• [WHAT THE EXERCISE ASKS]:
This calls for a word-for-word copy of all the data, with each picture removed.

########################################

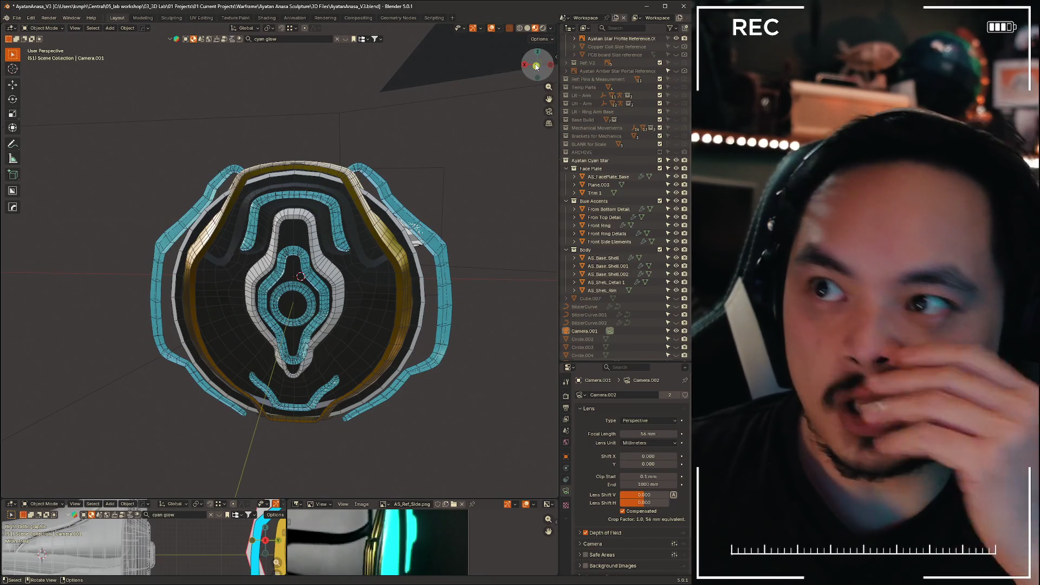
- Switch to a straight-on Back Orthographic view in Solid shading, centred on the ring
key(ctrl+KP_1)
scroll(369, 342, up, 4)
scroll(369, 342, down, 2)
alt+middle_click(356, 324)
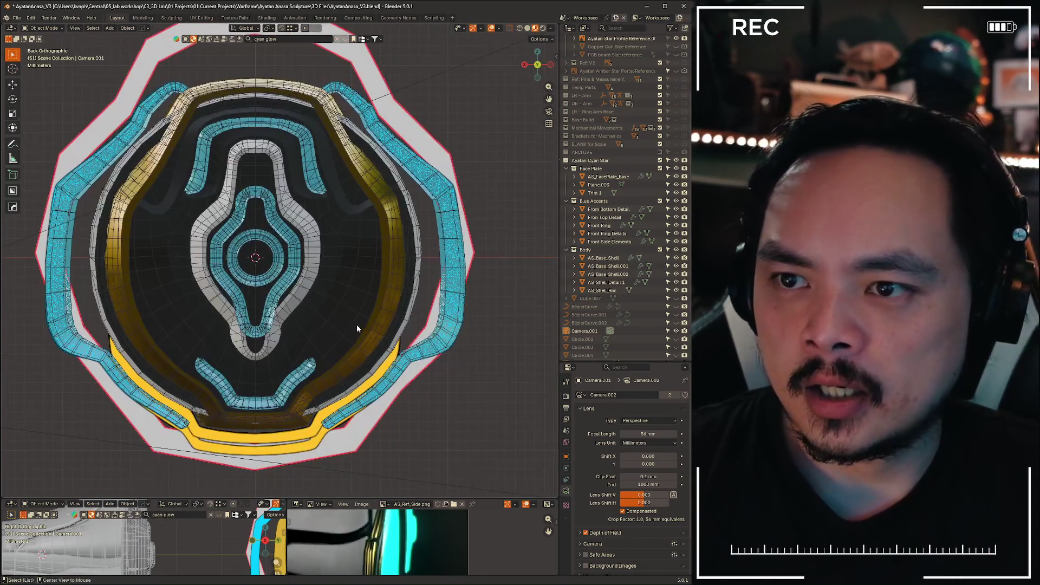
key(z)
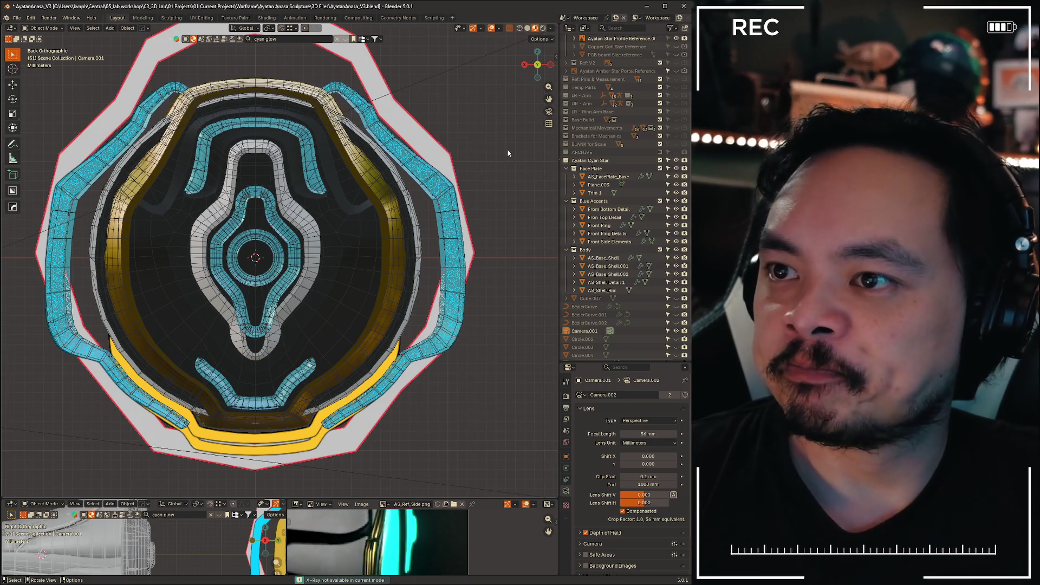
click(556, 153)
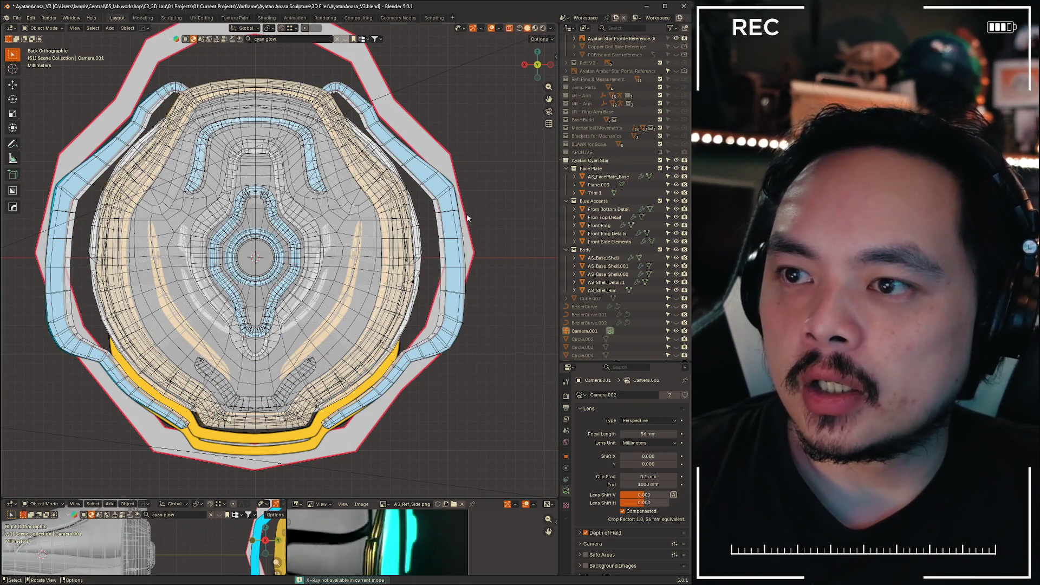
- Collapse the collections and hide Body, Blue Accents and Face Plate to reveal the reference stripes
click(567, 201)
click(566, 209)
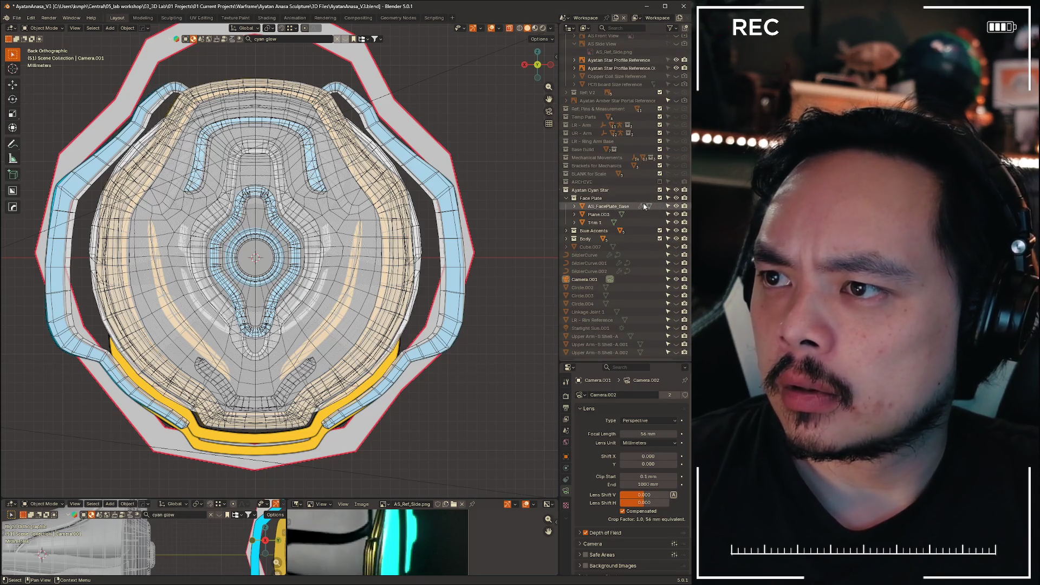
click(676, 239)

########################################

• [RESULT]:
- Switch to a straight-on Back Orthographic view in Solid shading, centred on the ring
key(ctrl+KP_1)
scroll(369, 342, up, 4)
scroll(369, 342, down, 2)
alt+middle_click(356, 324)
key(z)
click(556, 153)
- Collapse the collections and hide Body, Blue Accents and Face Plate to reveal the reference stripes
click(567, 201)
click(566, 209)
click(676, 239)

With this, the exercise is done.